◆ **PASAJE CITADO**
La de obra de Chacón y Calvo era la pizarra donde se ilustraba su enseñanza. José María –así lo llamaba yo, porque su generosidad me había abierto la cancela de la confianza- era personal, esto es, emotivo, aun escribiendo una nota acerca de un poeta del siglo XIX o analizando la estructura de un romance hallado bajo el sombrero de un aldeano o un campesino. Era un lírico. Lírico que nunca escribió un poema, porque, según su confesión, carecía de oído musical. Pero dotó a su estilo de una delicada emotividad que hacía entrañables, humanas, las conclusiones de sus estudios o apreciaciones críticas. El Diario en la muerte de su madre es también una pieza ejemplar: forjada dolor a dolor, vaciada despaciosamente en la original humedad de quien sufre con el tacto del poeta: sofrenando el grito para no estropear con la estridencia la autenticidad de la pena que se queja.
En ello me parece haberle seguido la señal. He sido excesivamente personal, tanto que algunos de mis colegas, me acusan de ser “onanista abstracto”. Pero permanezco como empotrado en un montículo de perseverancia y fidelidad a lo aprendido. Como aseguraba Bola de Nieve de la suya, yo escribo con voz de persona.
Sus cartas expresan incluso la vocación lírica de José María. La última la recibí el 12 de diciembre de 1968, en el central Amancio Rodríguez. Un mes más tarde, un traslado laboral hacia una plaza más cerca de La Habana, me facilitó visitarlo de nuevo cada sábado. En aquella carta final, el autor de Hermanito menor y Estudios heredianos, comentaba la muerte reciente de su amigo Ramón Menéndez Pidal. “Cada vez vive más hondo en lo íntimo de mí el maestro que acaba de perder España (…) Como homenaje a su memoria releo uno de sus grandes libros: La España del Cid. Y esta gran tarea de reconstrucción de una época y de su héroe me depara muchas lecciones; una de ellas es la humildad. Con ánimo humilde se acerca el maestro al lugar donde nació el Campeador. No se encuentra Vivar en la guías de viajeros. Y don Ramón levanta al pueblito, a la pobre aldea, ante nuestros ojos. Y así penetramos en el lugar del Cid…”

◆ **INFORMACIÓN PROPORCIONADA**
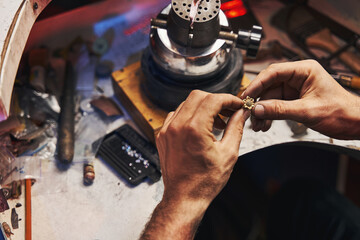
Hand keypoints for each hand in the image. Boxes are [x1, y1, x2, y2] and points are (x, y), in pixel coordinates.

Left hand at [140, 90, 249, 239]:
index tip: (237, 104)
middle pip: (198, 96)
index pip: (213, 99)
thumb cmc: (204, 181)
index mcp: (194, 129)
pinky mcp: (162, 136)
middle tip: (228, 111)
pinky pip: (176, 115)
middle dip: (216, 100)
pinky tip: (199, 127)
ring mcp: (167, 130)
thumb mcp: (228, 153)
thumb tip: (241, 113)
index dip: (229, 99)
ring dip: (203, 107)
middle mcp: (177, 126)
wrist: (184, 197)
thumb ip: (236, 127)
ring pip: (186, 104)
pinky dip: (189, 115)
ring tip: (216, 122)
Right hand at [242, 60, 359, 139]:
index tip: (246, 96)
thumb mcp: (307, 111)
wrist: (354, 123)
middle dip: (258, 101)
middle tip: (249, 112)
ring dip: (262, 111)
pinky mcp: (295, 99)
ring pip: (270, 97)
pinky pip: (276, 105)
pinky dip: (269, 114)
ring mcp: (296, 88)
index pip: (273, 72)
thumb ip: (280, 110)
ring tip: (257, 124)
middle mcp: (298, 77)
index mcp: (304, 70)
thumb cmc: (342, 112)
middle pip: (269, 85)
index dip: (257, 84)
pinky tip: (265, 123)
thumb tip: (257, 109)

◆ **ACTIVIDAD 1**
Enumera todos los nombres de lugares que aparecen en el pasaje citado.
◆ **ACTIVIDAD 2**
Según el pasaje citado, ¿en qué fecha se recibió la última carta de José María?

◆ **RESULTADO DEL EJERCICIO 1**
- El central Amancio Rodríguez
- La Habana
- España
- Vivar

◆ **RESULTADO DEL EJERCICIO 2**
El 12 de diciembre de 1968.